WinMagic SecureDoc Receive FIPS 140-2

By | September 20, 2006

WinMagic SecureDoc solution for Microsoft Windows 2000/XP/2003 is the first full-disk encryption technology to receive FIPS 140-2 Level 1 and 2 validations from the U.S. National Institute of Standards and Technology and the Canadian Communications Security Establishment.

As the only solution to enable government agencies and corporations to incorporate full-disk encryption that meets all Level 1 and 2 criteria within a complete security solution, SecureDoc is now uniquely positioned to meet the laptop security directive of the Office of Management and Budget (OMB) and the smart card requirements of HSPD-12.

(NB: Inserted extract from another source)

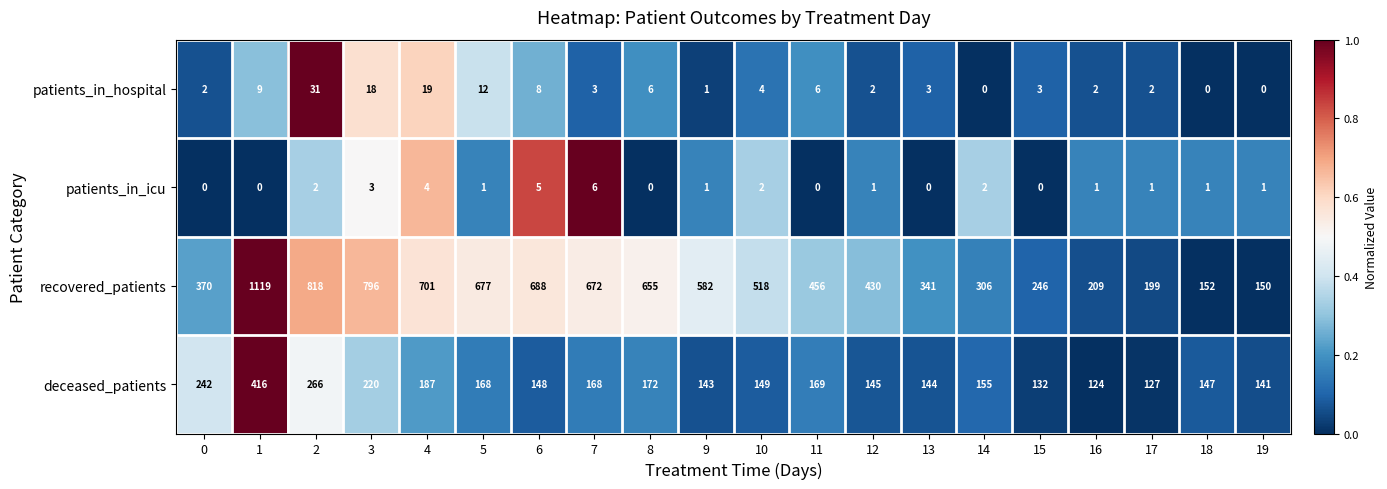

Which series has the widest spread of values?

recovered_patients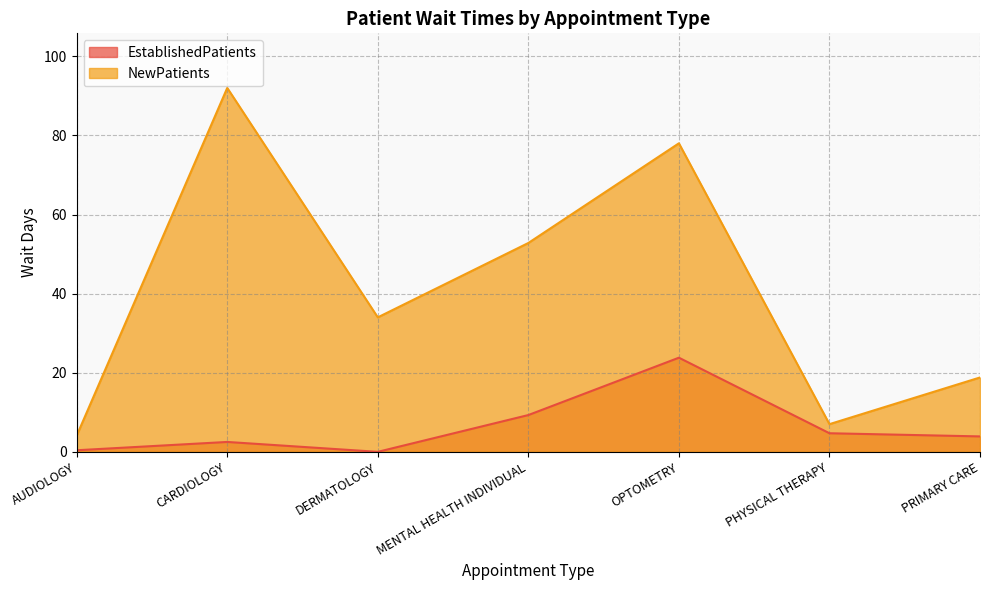

List the series in order of their peak value, lowest first.

EstablishedPatients, NewPatients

Suited to today’s mobile workforce, SecureDoc full-disk encryption protects all data on desktops, laptops, and handheld devices by encrypting the entire hard drive before the operating system brings up the logon screen. SecureDoc’s “install-and-forget” preboot design simply replaces the Windows GINA with a SecureDoc log-on screen to not only provide real-time data protection that is completely transparent to the user, but also prevent intruders from bypassing the encryption level.

Designed for today’s dispersed business environment, the SecureDoc Enterprise Server integrates with Active Directory, LDAP, and PKI servers to let administrators install, encrypt, and configure user machines centrally, and enables secure, yet flexible creation and distribution of keys and key files, as well as assignment of access privileges to users. Administrators can customize password rules for the entire network, as well as recover lost passwords through a secure one-time challenge and response online engine. Most importantly, the unique design of the SecureDoc Enterprise Server Key file management eliminates all the vulnerabilities associated with the ‘Master Password’ concept so commonly used by other encryption software.

Built on the PKCS#11 standards, and featuring the AES 256-bit encryption algorithm, SecureDoc provides data recovery in the event of virus infection or hardware failure and encryption of all residual data, temporary files, paging files, and hidden partitions often left unprotected by other encryption solutions.